Looking through Peter Krass’ The Book of Investing Wisdom*, I came across a 22 Investment Maxims from Sir John Templeton. For those of you who don’t know, Sir Templeton was a successful international investor and founder of Templeton Funds. As you’ll see from his maxims, Sir Templeton was an active manager (my thoughts in italics).
1. For all long-term investors, theres is only one objective “maximum total return after taxes.”
2. Achieving a good record takes much study and work, and is a lot harder than most people think. Many people doubt that this is even possible on a consistent basis. I’m on the fence on this one. I see proof that it can be done but realize that most people won’t be able to do it.
3. It is impossible to produce a superior performance unless you do something different from the majority.
4. The time of maximum pessimism is th ebest time to buy, and the time of maximum optimism is the best time to sell. Sounds like something Warren Buffett would say.
5. To put “Maxim 4” in somewhat different terms, in the stock market the only way to get a bargain is to buy what most investors are selling.
6. To buy when others are despondently selling and to sell wehn others are greedily buying requires the greatest fortitude, even while offering the greatest reward. This is so true.
7. Bear markets have always been temporary. Share prices turn upward from one to twelve months before the bottom of the business cycle. Bull markets are temporary too.
8. If a particular industry or type of security becomes popular with investors, that popularity will always prove temporary and, when lost, won’t return for many years. Interesting. The NASDAQ Composite Index comes to mind.
9. In the long run, the stock market indexes fluctuate around the long-term upward trend of earnings per share.
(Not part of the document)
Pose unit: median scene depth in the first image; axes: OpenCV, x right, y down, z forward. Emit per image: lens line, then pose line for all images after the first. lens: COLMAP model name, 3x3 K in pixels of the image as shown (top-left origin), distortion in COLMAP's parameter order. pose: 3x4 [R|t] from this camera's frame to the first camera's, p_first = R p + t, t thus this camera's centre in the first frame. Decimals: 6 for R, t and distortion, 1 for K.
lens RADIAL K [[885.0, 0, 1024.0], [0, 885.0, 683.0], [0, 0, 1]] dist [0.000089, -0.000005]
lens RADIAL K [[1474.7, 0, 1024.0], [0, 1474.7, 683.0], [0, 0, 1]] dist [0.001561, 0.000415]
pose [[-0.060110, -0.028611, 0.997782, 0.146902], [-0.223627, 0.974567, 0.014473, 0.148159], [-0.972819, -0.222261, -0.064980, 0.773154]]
10. In free-enterprise nations, the earnings on stock market indexes fluctuate around the replacement book value of the share of the index.
11. If you buy the same securities as other people, you will have the same results as other people.
12. The time to buy a stock is when the short-term owners have finished their selling, and the time to sell a stock is often when short-term owners have finished their buying. Not quite sure how you’re supposed to know when this is.
13. Share prices fluctuate much more widely than values. Therefore, index funds will never produce the best total return performance. I always thought that this was true because the goal of the index is to capture the market’s return, minus fees.
14. Too many investors focus on “outlook” and “trends.” Therefore, more profit is made by focusing on value.
15. If you search worldwide, you will find more bargains and better bargains than by studying only one nation. Also, you gain the safety of diversification. Unless of course the nation you are studying is heavily dependent on exports to another country that is in trouble.
16. The fluctuation of share prices is roughly proportional to the square-root of the price.
17. The time to sell an asset is when you have found a much better bargain to replace it.
18. When any method for selecting stocks becomes popular, then switch to unpopular methods. As has been suggested in “Maxim 3,” too many investors can spoil any share-selection method or any market-timing formula.
19. Never adopt permanently any type of asset or any selection method. Try to stay flexible, open-minded and sekptical. Long-term top results are achieved only by changing from popular to unpopular the types of securities you favor and your methods of selection.
20. The skill factor in slection is largest for the common-stock part of your investments.
21. The best performance is produced by a person, not a committee. Interesting that he would say this.
22. If you begin with prayer, you can think more clearly and make fewer stupid mistakes. Sir Templeton was a religious man and started each meeting with a prayer.